Unequal treatment of benefits in kind

In the light of two surprising recent judgments of the Austrian Supreme Administrative Court, Austrian law practitioners are being forced to reevaluate their approach to benefits in kind, particularly with regard to staff discounts. As a result of these two judgments it is now unclear how tax and social security deductions should be applied.

General legal position

In accordance with established principles of Austrian fiscal and tax legislation, benefits in kind are relevant when calculating income tax (for the employee). Fringe benefits may also be relevant when calculating social security contributions. Benefits in kind should be included in the assessment basis for the calculation of income tax and social security contributions.

Practical handling

Prior to the two judgments, the position was relatively clear in relation to fringe benefits, such as a company car, company flat or other regular donations. The position is not, however, so clear in relation to special staff discounts.

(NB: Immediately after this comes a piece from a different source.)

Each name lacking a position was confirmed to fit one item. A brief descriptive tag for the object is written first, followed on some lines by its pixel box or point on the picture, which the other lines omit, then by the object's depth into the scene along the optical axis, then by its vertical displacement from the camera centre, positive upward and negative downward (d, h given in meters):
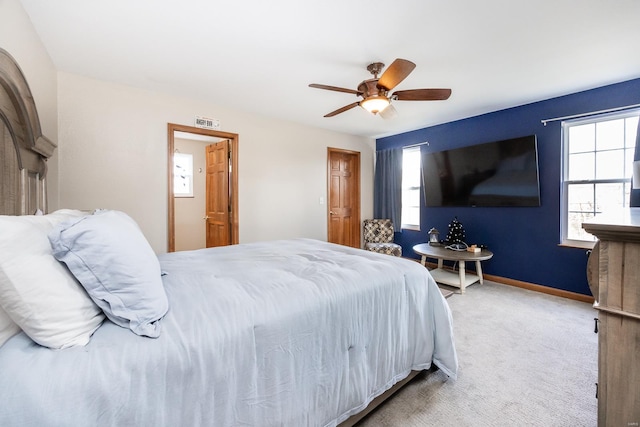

It is irrelevant in terms of tax and social security contributions if an employer grants discounts to its employees which the employer also regularly grants to third parties (e.g. if an employer regularly awards a discount of 10-15% to customers, the employer can also award the same discount to its employees without creating tax and social security issues). The opposite applies, however, in the case of exclusive staff discounts that no customer would be granted.

Previous judicial practice

For many years the position of the Austrian courts has been that every benefit relating to and arising out of the employment relationship is a taxable advantage and therefore increases the assessment basis for the calculation of income tax and social security contributions. This meant that benefits such as special discounts were also to be seen as taxable benefits.

Deviation from Stare Decisis?

The Austrian Supreme Administrative Court was recently twice confronted with the question of whether a free account management service which was granted to the employees of an Austrian bank should be treated as a taxable benefit in kind. Surprisingly, the court ruled in both decisions (one case addressed tax and one social security contribution) that the respective benefit should not be included in the assessment basis for the calculation of tax and social security contributions.

The court ruled that the free account management service was not to be deemed a monetary benefit arising out of the employment relationship because the employees would theoretically be able to find a comparable product on the market. Other banks offer a free account management service and therefore the employees of the bank could potentially enjoy this service by changing banks. The court also stated that it is not in the interest of the employee but rather in the interest of the employer that its employees use its own in-house products rather than using those of a competitor.

Although the court's arguments initially seem far-fetched and would become even more so in the case of a bank that does not offer a comparable service to third parties but only to employees, it should be noted that the decisions also provide opportunities for other employers to negotiate similar benefits when it comes to tax audits in the future.